The study presented here is the first comprehensive report on the antioxidant activities of macroalgae from Kuwait coast of Arabian Gulf, in which phenolic compounds and flavonoids were identified and quantified from a range of seaweeds. This study also reveals the chemical diversity of different seaweeds of this part of the ocean. The result of this study shows that different seaweed extracts varied in their chemical constituents, total, and individual phenolic content and possessed diverse antioxidant properties. The type of solvent played an essential role in the extraction of various components and hence the antioxidant activity. Ethanol was more efficient in the extraction of polyphenols, tannins, steroids, saponins, and glycosides, whereas water was efficient in the extraction of polysaccharides and proteins. A good correlation was shown between TPC, radical scavenging, reducing power, and inhibition of liposome oxidation, indicating that the polyphenols play an essential role in these properties. Iron chelating activity showed no correlation to TPC. Conversely, few species with low TPC showed good antioxidant activity in some of the assays, demonstrating the importance of the co-extracted compounds. In general, the seaweeds from this area with extreme climatic conditions possess more flavonoids than phlorotannins compared with the temperate counterparts, indicating their role in UV protection.

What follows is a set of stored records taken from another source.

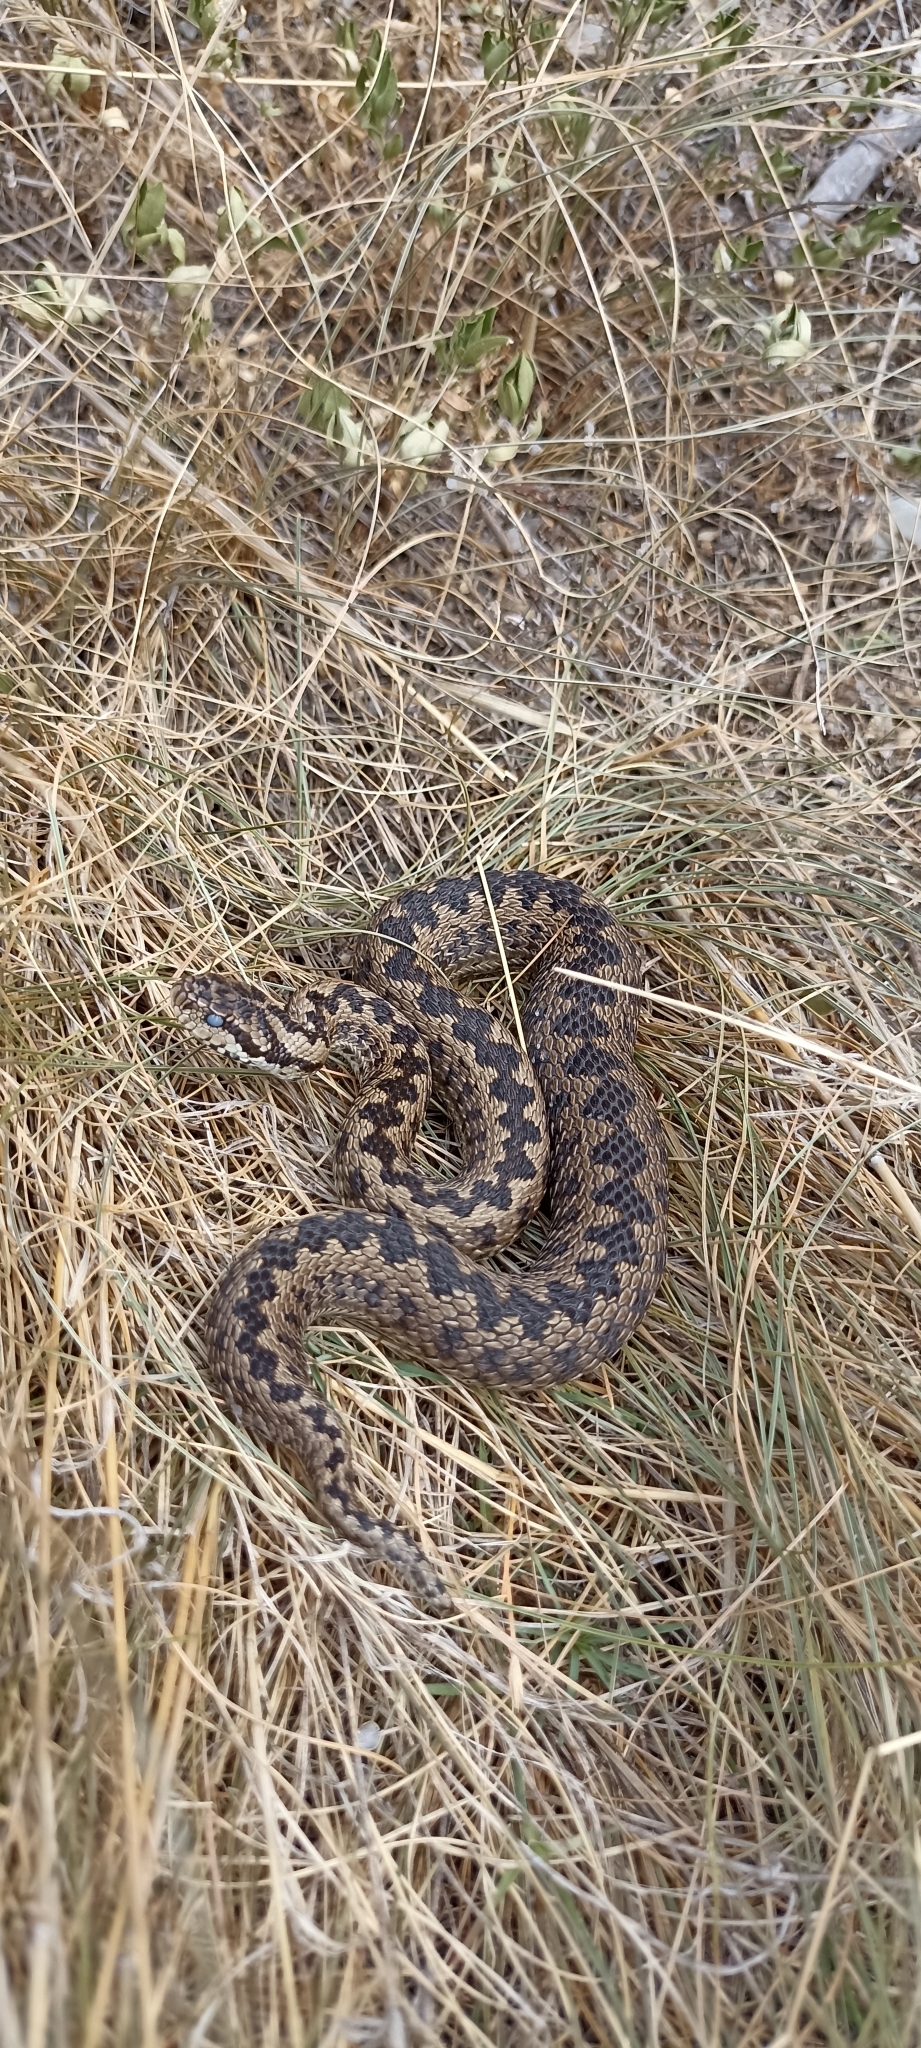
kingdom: Animalia
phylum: Chordata
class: Squamata
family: Viperidae
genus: Vipera
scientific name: Vipera ursinii
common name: Meadow viper
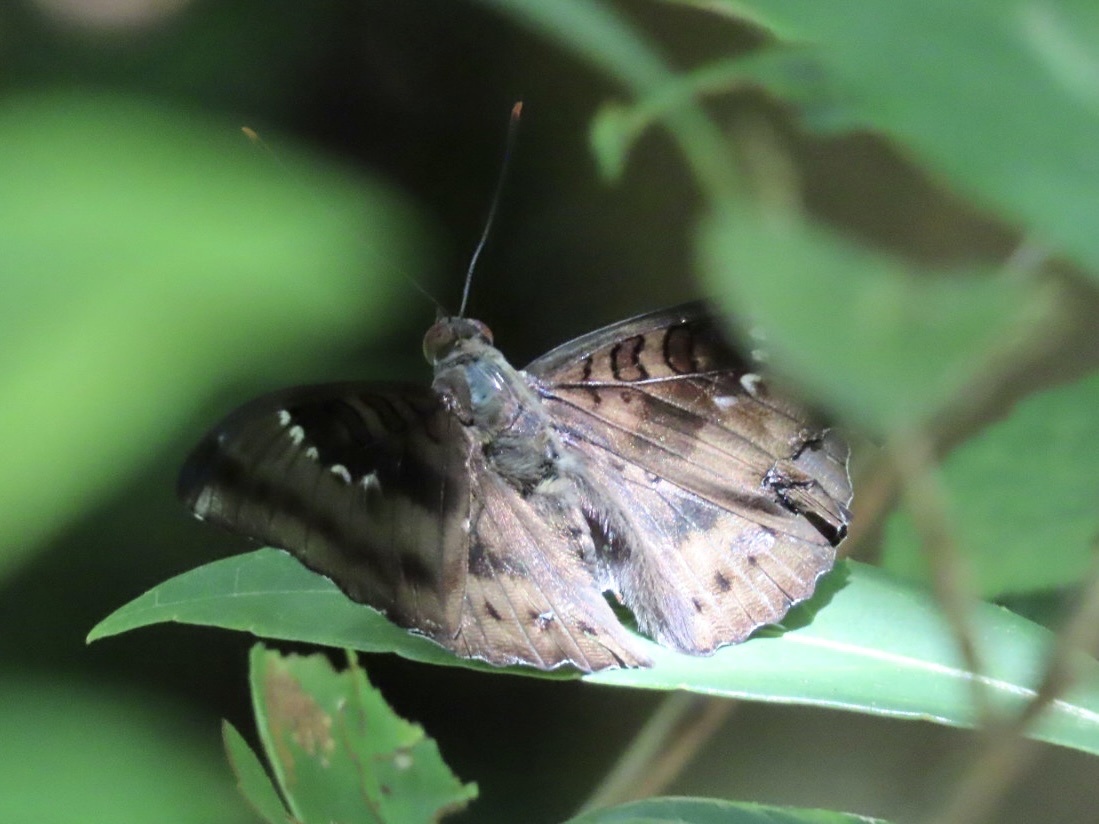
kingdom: Animalia
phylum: Arthropoda
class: Insecta
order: Lepidoptera
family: Nymphalidae
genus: Euthalia
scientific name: Euthalia aconthea
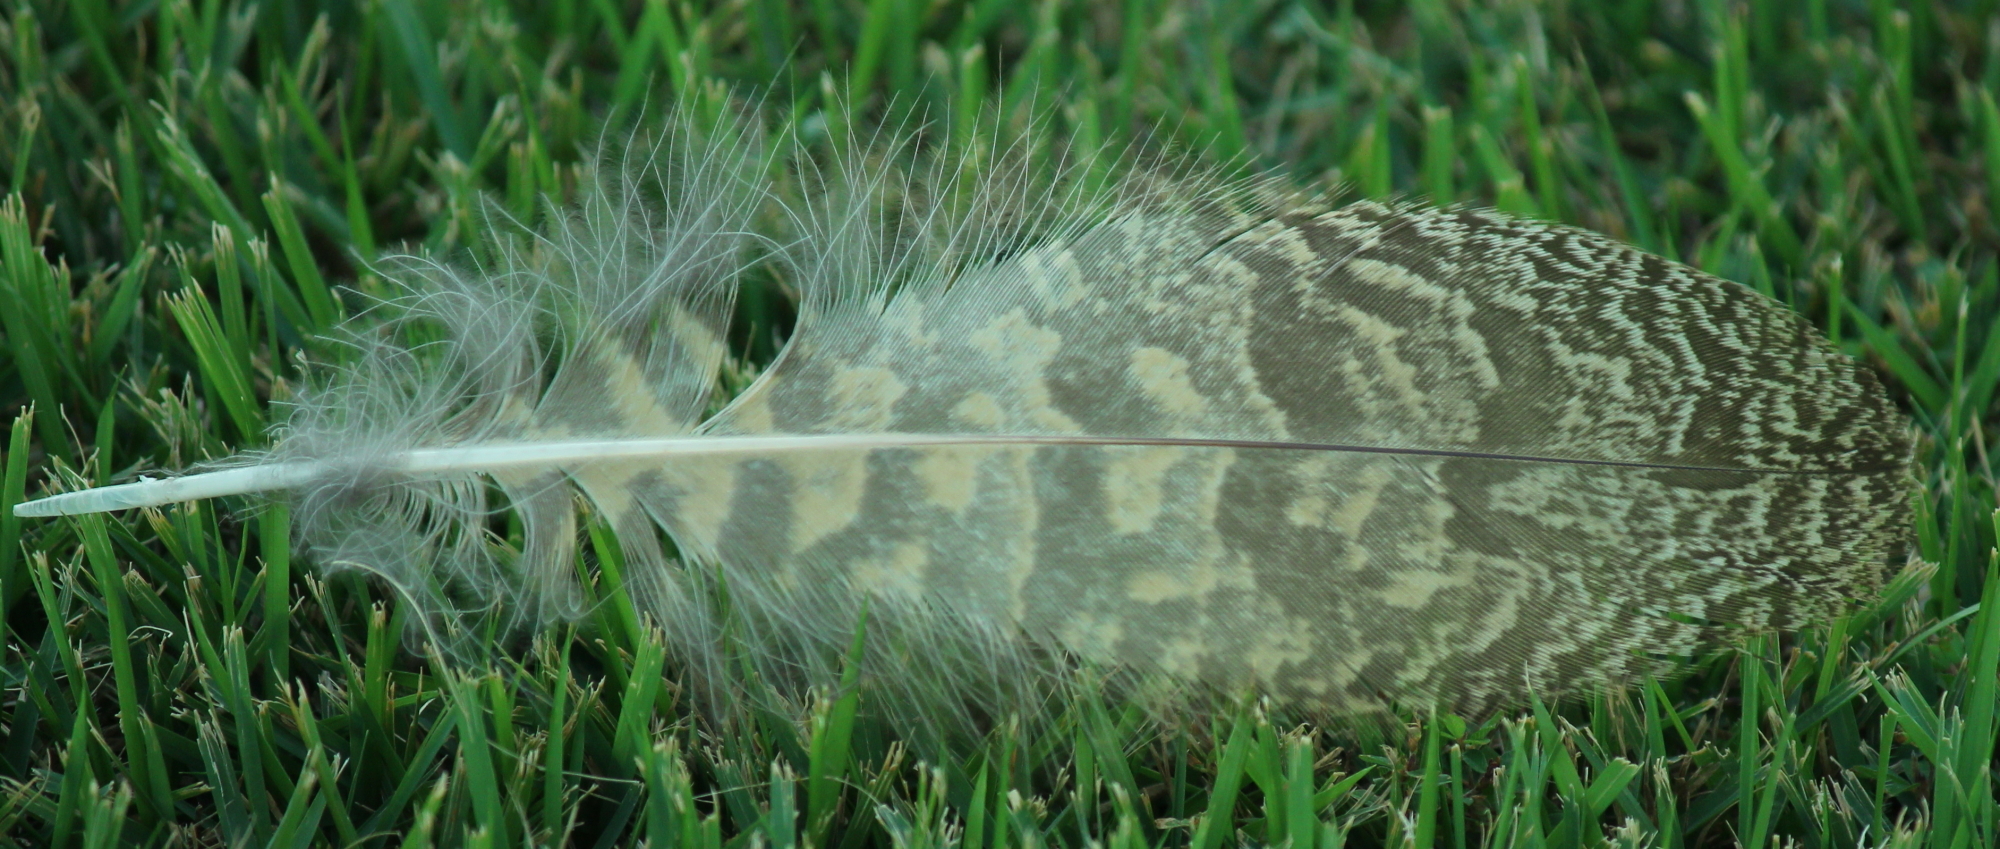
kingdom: Animalia
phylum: Chordata
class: Aves
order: Strigiformes
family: Strigidae
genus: Bubo
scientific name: Bubo virginianus
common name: Great horned owl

Interestingly, almost all seaweeds contained hydroquinone, a known skin whitening agent, and could be of interest for the cosmetic industry. All the Sargassum sp. and some species, such as C. cervicornis, F. irregularis, P. platycarpa, Chondria sp., and Cladophora sp., showed high antioxidant activity in different antioxidant tests and are rich in polyphenolic compounds. Theses seaweeds could be a potentially rich source of antioxidants. Though the antioxidant activity of synthetic antioxidant, such as BHT, was superior to the extracts, purification of active components of the extracts may improve their activity. Further characterizations of the extracts are going on at our laboratory.